Saved entries
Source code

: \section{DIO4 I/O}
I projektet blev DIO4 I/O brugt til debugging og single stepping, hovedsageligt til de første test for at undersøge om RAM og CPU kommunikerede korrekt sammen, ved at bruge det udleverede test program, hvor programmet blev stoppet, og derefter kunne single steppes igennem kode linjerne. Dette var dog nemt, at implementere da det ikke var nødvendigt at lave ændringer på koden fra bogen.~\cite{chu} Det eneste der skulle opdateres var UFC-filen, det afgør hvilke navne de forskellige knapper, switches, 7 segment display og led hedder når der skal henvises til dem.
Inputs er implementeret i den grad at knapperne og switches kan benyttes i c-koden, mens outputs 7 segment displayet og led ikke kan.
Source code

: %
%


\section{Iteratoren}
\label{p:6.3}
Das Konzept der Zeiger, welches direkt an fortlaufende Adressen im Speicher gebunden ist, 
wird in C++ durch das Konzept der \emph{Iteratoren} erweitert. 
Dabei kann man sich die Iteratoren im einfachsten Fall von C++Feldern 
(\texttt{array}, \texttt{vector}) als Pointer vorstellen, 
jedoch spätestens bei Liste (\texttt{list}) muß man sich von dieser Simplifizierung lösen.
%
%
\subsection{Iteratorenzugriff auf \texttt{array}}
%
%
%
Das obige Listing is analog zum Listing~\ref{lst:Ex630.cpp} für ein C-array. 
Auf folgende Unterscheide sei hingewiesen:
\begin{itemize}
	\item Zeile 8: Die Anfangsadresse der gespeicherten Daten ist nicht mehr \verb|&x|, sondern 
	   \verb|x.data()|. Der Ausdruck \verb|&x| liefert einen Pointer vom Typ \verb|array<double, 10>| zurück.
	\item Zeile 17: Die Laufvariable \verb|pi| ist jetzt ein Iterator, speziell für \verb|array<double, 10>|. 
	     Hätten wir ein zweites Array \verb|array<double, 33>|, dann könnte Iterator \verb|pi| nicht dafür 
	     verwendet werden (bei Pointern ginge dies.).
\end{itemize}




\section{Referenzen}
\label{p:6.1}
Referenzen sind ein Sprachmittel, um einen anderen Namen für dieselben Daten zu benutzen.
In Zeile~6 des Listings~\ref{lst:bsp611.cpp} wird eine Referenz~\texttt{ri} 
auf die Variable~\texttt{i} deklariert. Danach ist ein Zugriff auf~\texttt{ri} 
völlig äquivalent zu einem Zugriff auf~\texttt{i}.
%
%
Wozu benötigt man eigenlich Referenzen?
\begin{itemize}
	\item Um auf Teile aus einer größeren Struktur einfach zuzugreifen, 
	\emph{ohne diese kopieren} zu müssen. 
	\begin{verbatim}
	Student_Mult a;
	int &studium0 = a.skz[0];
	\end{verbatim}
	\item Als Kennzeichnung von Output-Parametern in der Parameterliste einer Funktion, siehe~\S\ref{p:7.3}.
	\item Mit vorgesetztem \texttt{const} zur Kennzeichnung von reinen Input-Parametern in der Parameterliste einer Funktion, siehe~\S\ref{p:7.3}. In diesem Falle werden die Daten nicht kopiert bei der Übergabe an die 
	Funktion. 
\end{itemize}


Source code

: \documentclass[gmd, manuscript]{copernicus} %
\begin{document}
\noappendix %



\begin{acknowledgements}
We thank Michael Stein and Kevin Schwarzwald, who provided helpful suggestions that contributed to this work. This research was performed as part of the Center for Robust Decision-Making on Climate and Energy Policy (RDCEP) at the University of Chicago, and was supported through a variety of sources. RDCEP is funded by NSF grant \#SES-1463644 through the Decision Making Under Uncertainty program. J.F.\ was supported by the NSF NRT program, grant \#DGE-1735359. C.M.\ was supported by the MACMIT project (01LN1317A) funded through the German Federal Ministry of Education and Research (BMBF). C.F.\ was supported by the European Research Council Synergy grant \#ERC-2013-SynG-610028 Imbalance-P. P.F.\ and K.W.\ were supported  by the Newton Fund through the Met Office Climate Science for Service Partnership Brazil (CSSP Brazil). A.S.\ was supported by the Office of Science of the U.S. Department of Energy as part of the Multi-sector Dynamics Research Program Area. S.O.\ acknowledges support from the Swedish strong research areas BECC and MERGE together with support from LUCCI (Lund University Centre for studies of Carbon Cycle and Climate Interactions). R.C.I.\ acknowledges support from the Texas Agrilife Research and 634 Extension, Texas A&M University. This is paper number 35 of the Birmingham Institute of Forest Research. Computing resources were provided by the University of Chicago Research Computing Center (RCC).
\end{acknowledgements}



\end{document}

§ INSTRUCTIONS FOR THE TASK:
Output the lines above verbatim and in full.

§ COMPLETED TASK:
Source code

: \section{DIO4 I/O}
I projektet blev DIO4 I/O brugt til debugging og single stepping, hovedsageligt til de første test for at undersøge om RAM og CPU kommunikerede korrekt sammen, ved at bruge det udleverede test program, hvor programmet blev stoppet, og derefter kunne single steppes igennem kode linjerne. Dette var dog nemt, at implementere da det ikke var nødvendigt at lave ændringer på koden fra bogen.~\cite{chu} Det eneste der skulle opdateres var UFC-filen, det afgør hvilke navne de forskellige knapper, switches, 7 segment display og led hedder når der skal henvises til dem.
Inputs er implementeret i den grad at knapperne og switches kan benyttes i c-koden, mens outputs 7 segment displayet og led ikke kan.
Source code

: %
%


\section{Iteratoren}
\label{p:6.3}
Das Konzept der Zeiger, welches direkt an fortlaufende Adressen im Speicher gebunden ist, 
wird in C++ durch das Konzept der \emph{Iteratoren} erweitert. 
Dabei kann man sich die Iteratoren im einfachsten Fall von C++Feldern 
(\texttt{array}, \texttt{vector}) als Pointer vorstellen, 
jedoch spätestens bei Liste (\texttt{list}) muß man sich von dieser Simplifizierung lösen.
%
%
\subsection{Iteratorenzugriff auf \texttt{array}}
%
%
%
Das obige Listing is analog zum Listing~\ref{lst:Ex630.cpp} für ein C-array. 
Auf folgende Unterscheide sei hingewiesen:
\begin{itemize}
	\item Zeile 8: Die Anfangsadresse der gespeicherten Daten ist nicht mehr \verb|&x|, sondern 
	   \verb|x.data()|. Der Ausdruck \verb|&x| liefert einen Pointer vom Typ \verb|array<double, 10>| zurück.
	\item Zeile 17: Die Laufvariable \verb|pi| ist jetzt ein Iterator, speziell für \verb|array<double, 10>|. 
	     Hätten wir ein zweites Array \verb|array<double, 33>|, dann könnte Iterator \verb|pi| nicht dafür 
	     verwendet werden (bei Pointern ginge dies.).
\end{itemize}




\section{Referenzen}
\label{p:6.1}
Referenzen sind ein Sprachmittel, um einen anderen Namen für dieselben Daten zu benutzen.
In Zeile~6 des Listings~\ref{lst:bsp611.cpp} wird eine Referenz~\texttt{ri} 
auf die Variable~\texttt{i} deklariert. Danach ist ein Zugriff auf~\texttt{ri} 
völlig äquivalent zu einem Zugriff auf~\texttt{i}.
%
%
Wozu benötigt man eigenlich Referenzen?
\begin{itemize}
	\item Um auf Teile aus einer größeren Struktur einfach zuzugreifen, 
	\emph{ohne diese kopieren} zu müssen. 
	\begin{verbatim}
	Student_Mult a;
	int &studium0 = a.skz[0];
	\end{verbatim}
	\item Als Kennzeichnung von Output-Parametern in der Parameterliste einer Funktion, siehe~\S\ref{p:7.3}.
	\item Mit vorgesetztem \texttt{const} zur Kennzeichnung von reinen Input-Parametern in der Parameterliste einer Funktion, siehe~\S\ref{p:7.3}. In diesem Falle werden die Daten nicht kopiert bei der Übergabe an die 
	Funktion. 
\end{itemize}


Source code

: \documentclass[gmd, manuscript]{copernicus} %
\begin{document}
\noappendix %



\begin{acknowledgements}
We thank Michael Stein and Kevin Schwarzwald, who provided helpful suggestions that contributed to this work. This research was performed as part of the Center for Robust Decision-Making on Climate and Energy Policy (RDCEP) at the University of Chicago, and was supported through a variety of sources. RDCEP is funded by NSF grant \#SES-1463644 through the Decision Making Under Uncertainty program. J.F.\ was supported by the NSF NRT program, grant \#DGE-1735359. C.M.\ was supported by the MACMIT project (01LN1317A) funded through the German Federal Ministry of Education and Research (BMBF). C.F.\ was supported by the European Research Council Synergy grant \#ERC-2013-SynG-610028 Imbalance-P. P.F.\ and K.W.\ were supported  by the Newton Fund through the Met Office Climate Science for Service Partnership Brazil (CSSP Brazil). A.S.\ was supported by the Office of Science of the U.S. Department of Energy as part of the Multi-sector Dynamics Research Program Area. S.O.\ acknowledges support from the Swedish strong research areas BECC and MERGE together with support from LUCCI (Lund University Centre for studies of Carbon Cycle and Climate Interactions). R.C.I.\ acknowledges support from the Texas Agrilife Research and 634 Extension, Texas A&M University. This is paper number 35 of the Birmingham Institute of Forest Research. Computing resources were provided by the University of Chicago Research Computing Center (RCC).
\end{acknowledgements}



\end{document}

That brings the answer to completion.